Naturally, it’s time to start panicking ... or at least sweat a little.
Despite a 95.9 percent chance of making the playoffs – the second highest degree of likelihood in baseball – the Braves got relegated to white-knuckle status when veteran pitcher Tim Hudson got carted off the field in New York on Wednesday night. That “spidey sense” of imminent dread started tingling in every Braves fan as Hudson was writhing in pain after having his ankle crushed under the spikes of Eric Young Jr.
“That’s a big blow,” Braves second baseman Dan Uggla said of the season-ending loss of the most experienced and reliable arm on the staff.
Of course, it’s not really as dire as all that. The Braves enjoy the largest divisional lead in the major leagues, which would be very comforting if the franchise hadn’t suffered more than its share of late-season and postseason misery in recent years.
The Braves are not quite two years removed from one of the most epic collapses in major-league history. You never forget the time you lost an 8½-game lead in September.
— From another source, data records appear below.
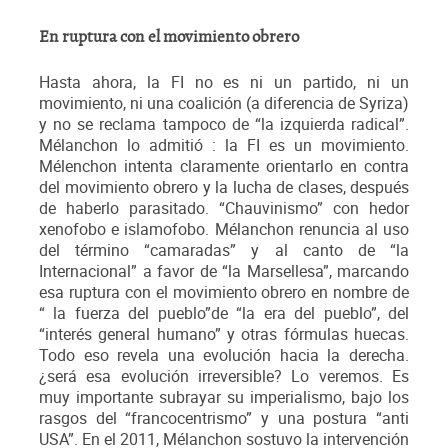
En ruptura con el movimiento obrero
Hasta ahora, la FI no es ni un partido, ni un
movimiento, ni una coalición (a diferencia de Syriza)
y no se reclama tampoco de “la izquierda radical”.
Mélanchon lo admitió : la FI es un movimiento.
Mélenchon intenta claramente orientarlo en contra
del movimiento obrero y la lucha de clases, después
de haberlo parasitado. “Chauvinismo” con hedor
xenofobo e islamofobo. Mélanchon renuncia al uso
del término “camaradas” y al canto de “la
Internacional” a favor de “la Marsellesa”, marcando
esa ruptura con el movimiento obrero en nombre de
“ la fuerza del pueblo”de “la era del pueblo”, del
“interés general humano” y otras fórmulas huecas.
Todo eso revela una evolución hacia la derecha.
¿será esa evolución irreversible? Lo veremos. Es
muy importante subrayar su imperialismo, bajo los
rasgos del “francocentrismo” y una postura “anti
USA”. En el 2011, Mélanchon sostuvo la intervención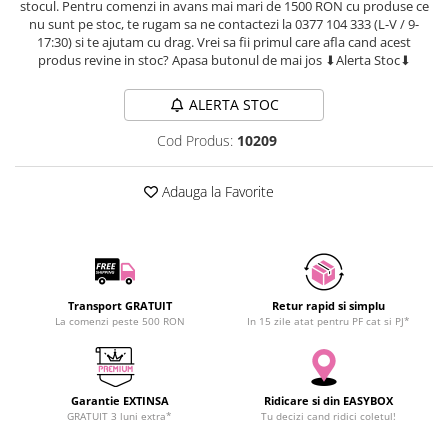
stocul. Pentru comenzi in avans mai mari de 1500 RON cu produse ce
SCHRACK TECHNIK
Seturi de Surubelnite
nu sunt pe stoc, te rugam sa ne contactezi la 0377 104 333 (L-V / 9-
17:30) si te ajutam cu drag. Vrei sa fii primul care afla cand acest
SAMSUNG
Cuttere
produs revine in stoc? Apasa butonul de mai jos ⬇Alerta Stoc⬇
SUNKKO
Foarfeca Electrician
SANYO
Chei Dinamometrice
ALERTA STOC
SUPERFIRE
Chei Fixe
Cod Produs:
10209
SONOFF
Chei Reglabile
TERMOPASTY
Chei Combinate
Adauga la Favorite
TOPDON
Chei Inelare cu Cot
TAXNELE
Rulete
TENPOWER
Nivele cu bula
VICTOR
Truse de Scule
VETO PRO PAC
Scule Electrice
Transport GRATUIT
Retur rapid si simplu
La comenzi peste 500 RON
In 15 zile atat pentru PF cat si PJ*
WEICON
Unelte Multifunctionale
WERA
Surubelnite Electrice
WIHA
Polizoare
Garantie EXTINSA
Ridicare si din EASYBOX
WAIT TOOLS
Masini de Gaurit si Insurubat
GRATUIT 3 luni extra*
Tu decizi cand ridici coletul!
WEEEMAKE
Accesorii pentru Gaurit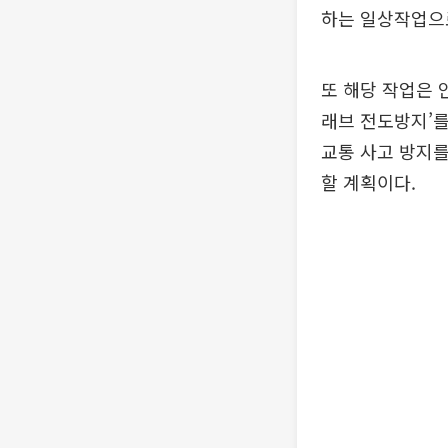
하는 일상작업으
또 해당 작업은 
래브 전도방지’를
교통 사고 방지를
할 계획이다.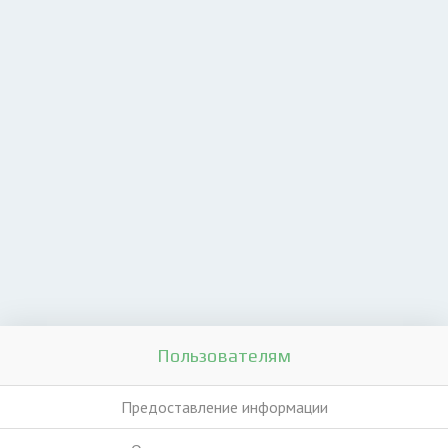
Пользователям
Предоставление информации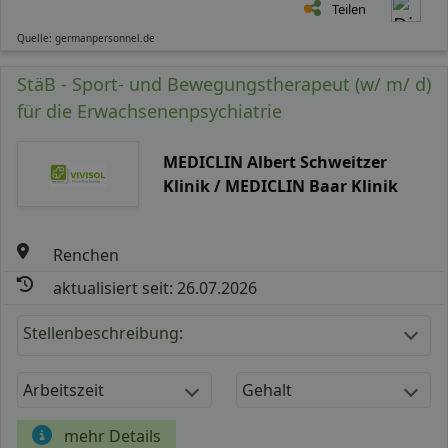
Teilen
Quelle: germanpersonnel.de
StäB - Sport- und Bewegungstherapeut (w/ m/ d)
für die Erwachsenenpsychiatrie
MEDICLIN Albert Schweitzer
Klinik / MEDICLIN Baar Klinik
Renchen
aktualisiert seit: 26.07.2026
Stellenbeschreibung:
Arbeitszeit
Gehalt
mehr Details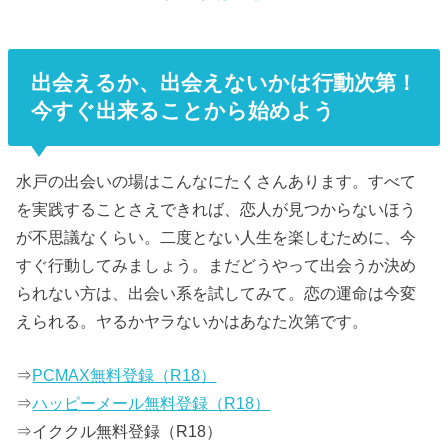
出会えるか、出会えないかは行動次第！
今すぐ出来ることから始めよう
水戸の出会いの場はこんなにたくさんあります。すべて
を実践することさえできれば、恋人が見つからないほう
が不思議なくらい。二度とない人生を楽しむために、今
すぐ行動してみましょう。まだどうやって出会うか決め
られない方は、出会い系を試してみて。恋の運命は今変
えられる。ヤるかヤラないかはあなた次第です。
⇒
PCMAX無料登録（R18）
⇒
ハッピーメール無料登録（R18）
⇒イククル無料登録（R18）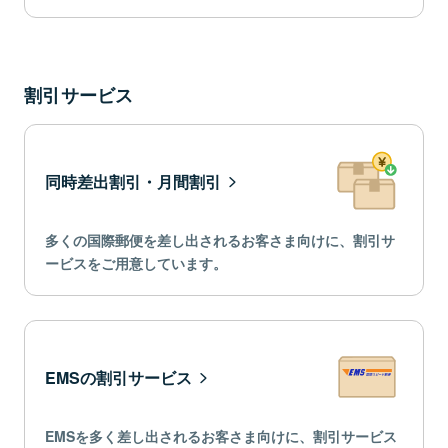
割引サービス
同時差出割引・月間割引
多くの国際郵便を差し出されるお客さま向けに、割引サ
ービスをご用意しています。
EMSの割引サービス
EMSを多く差し出されるお客さま向けに、割引サービス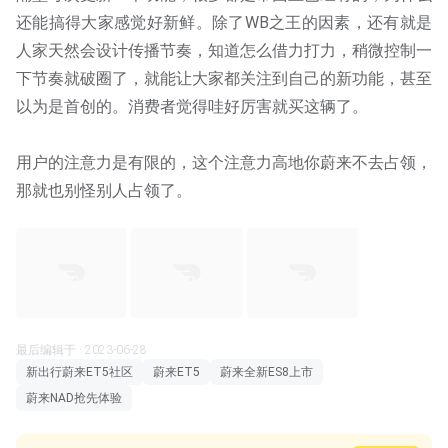
还能搞得大家感觉好新鲜。除了WB之王的因素，还有就是
人家天然会设计传播节奏，知道怎么借力打力，稍微控制一
下节奏就破圈了，就能让大家都关注到自己的新功能，甚至
以为是首创的。消费者觉得哇好厉害就买这辆了。
用户的注意力是有限的，这个注意力高地你蔚来不去占领，
那就也别怪别人占领了。
最后编辑于 · 2023-06-28
新出行蔚来ET5社区
蔚来ET5
蔚来全新ES8上市
蔚来NAD抢先体验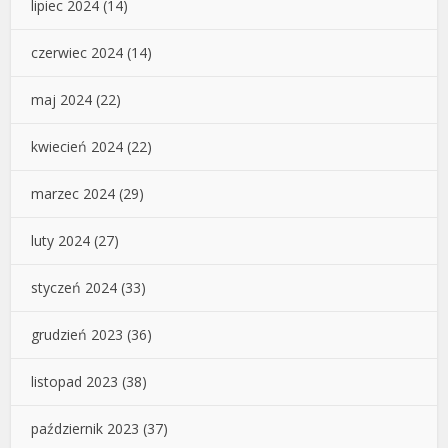
lipiec 2024
(14)
czerwiec 2024
(14)
maj 2024
(22)
kwiecień 2024
(22)
marzec 2024
(29)
luty 2024
(27)
styczeń 2024
(33)
grudzień 2023
(36)
listopad 2023
(38)
październik 2023
(37)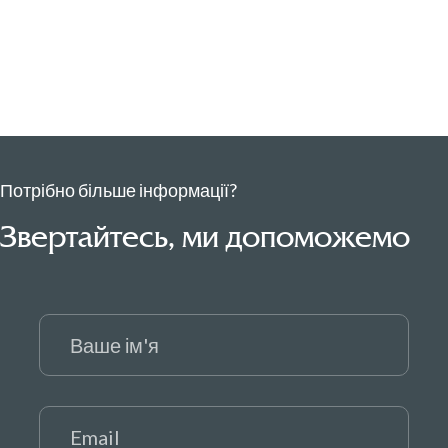
Потрібно більше інформації?
Звертайтесь, ми допоможемо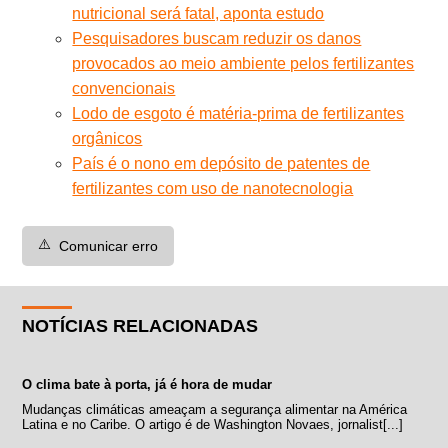
nutricional será fatal, aponta estudo
Pesquisadores buscam reduzir os danos
provocados ao meio ambiente pelos fertilizantes
convencionais
Lodo de esgoto é matéria-prima de fertilizantes
orgânicos
País é o nono em depósito de patentes de
fertilizantes com uso de nanotecnologia
⚠️
Comunicar erro
NOTÍCIAS RELACIONADAS
O clima bate à porta, já é hora de mudar
Mudanças climáticas ameaçam a segurança alimentar na América
Latina e no Caribe. O artigo é de Washington Novaes, jornalist[...]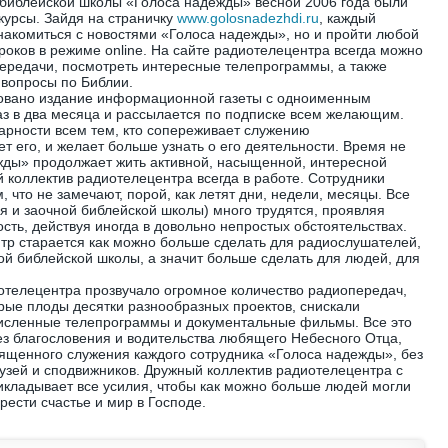
 библейской школы «Голоса надежды» весной 2006 года были
курсы. Зайдя на страничку
www.golosnadezhdi.ru
, каждый
акомиться с новостями «Голоса надежды», но и пройти любой
роков в режиме online. На сайте радиотелецентра всегда можно
ередачи, посмотреть интересные телепрограммы, а также
 вопросы по Библии.
овано издание информационной газеты с одноименным
аз в два месяца и рассылается по подписке всем желающим.
дарности всем тем, кто сопереживает служению
т его, и желает больше узнать о его деятельности. Время не
ежды» продолжает жить активной, насыщенной, интересной
 коллектив радиотелецентра всегда в работе. Сотрудники
 что не замечают, порой, как летят дни, недели, месяцы. Все
ия и заочной библейской школы) много трудятся, проявляя
сть, действуя иногда в довольно непростых обстоятельствах.
р старается как можно больше сделать для радиослушателей,
ой библейской школы, а значит больше сделать для людей, для
отелецентра прозвучало огромное количество радиопередач,
рые плоды десятки разнообразных проектов, снискали
исленные телепрограммы и документальные фильмы. Все это
з благословения и водительства любящего Небесного Отца,
ященного служения каждого сотрудника «Голоса надежды», без
зей и сподвижников. Дружный коллектив радиотелецентра с
икладывает все усилия, чтобы как можно больше людей могли
ести счастье и мир в Господе.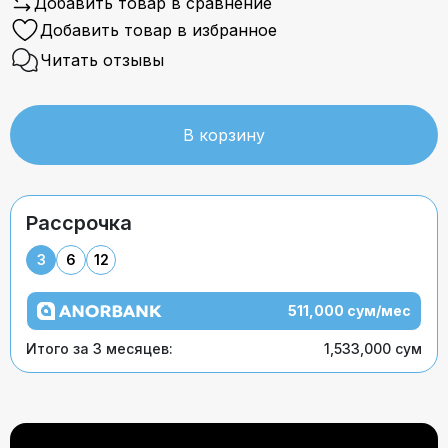
Добавить товар в сравнение
Добавить товар в избранное
Читать отзывы
В корзину
Рассрочка
3
6
12
511,000 сум/мес
Итого за 3 месяцев:
1,533,000 сум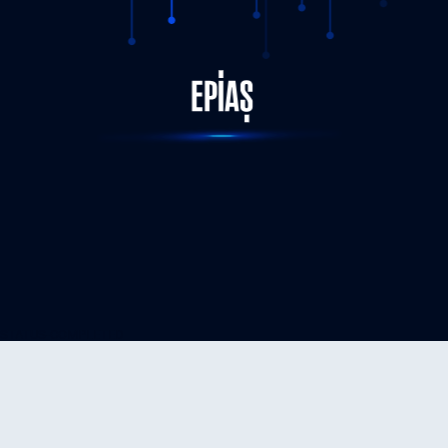
STATUS-COMPLETED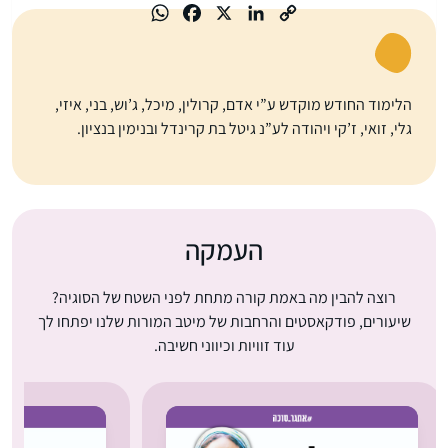
הלימוד החודש מוקדש ע”י אדם, קרולין, מיכל, ג’וש, בני, איזי,
גלי, זואי, ז’קי ויהודה לע”נ גיטל בת קרינדל ובנימין בנציון.
העמקה
רוצה להבין מה באמת קורה מתחת לפני השטח של הסוגיה?
שיעורים, פודקאסטים והרחבות של מיטב המורות שלנו יפתחו לך
עוד זוויות וכיווני חשיבה.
On Aug. 26, 2011, Atlanta held a 9½-game edge in the National League wild-card race – a status that led Baseball Prospectus to calculate the Braves’ odds of reaching the postseason at a whopping 98.99 percent. You would have bet the mortgage. Only three prior teams in history had ever failed to close the deal with better odds at that stage of the season.
We all of course know that the 2011 Braves failed in excruciating fashion – right down to the last blown save by Craig Kimbrel, who had arguably been the best closer in baseball that season. Braves fans no longer sleep well after the All-Star break.
This Hudson situation is the kind of loss that induces insomnia – especially if you watched the gruesome footage of his ankle being mangled between Young’s cleat and the first-base bag. Not only is he one of the team’s most consistent pitchers, the 38-year-old veteran is the only one with any substantial postseason experience. He’s a clubhouse leader whose presence every day as he recovers from eventual surgery will be sorely missed.
Hudson’s injury came just a couple of days after left-hander Paul Maholm was placed on the 15-day disabled list with a sprained left wrist. Until those losses, the Braves had enjoyed enviable health and admirable depth in its rotation.
Rookie Alex Wood is the only guy outside of the five-man core to make a previous start this year, and only once at that. The former Georgia Bulldog was already slated to take the mound in place of Maholm against the Mets on Thursday. New York tagged him for four runs and eight hits in 4.1 innings.
Right-hander Brandon Beachy could return to the rotation soon after recovering from Tommy John surgery last summer. Beachy is already making impressive rehab starts at Triple-A Gwinnett. His strikeout prowess could actually provide quite the upgrade for the Braves.
Atlanta’s front-office isn’t nearly as anxious as those of us watching from the stands at Turner Field or on television. The trade deadline looms next Wednesday, but it’s doubtful Atlanta will be willing to give up what it would take to acquire a starter who could fill Hudson’s shoes. Is it worth much to seek inconsistent bargains like San Diego’s Edinson Volquez or San Francisco’s mercurial Tim Lincecum?
Unless the Phillies or Nationals wake up and show signs of putting pressure on the Braves, the postseason remains as likely as the 95.9 percent predictors indicate. But how far the Braves can go without any significant postseason experience on the mound is enough to keep everyone a little uneasy.
Hudson’s grisly injury was the kind of thing that tends to trigger trouble. Like the two-out error that ignites an unlikely rally, losing a team leader can take a mental toll.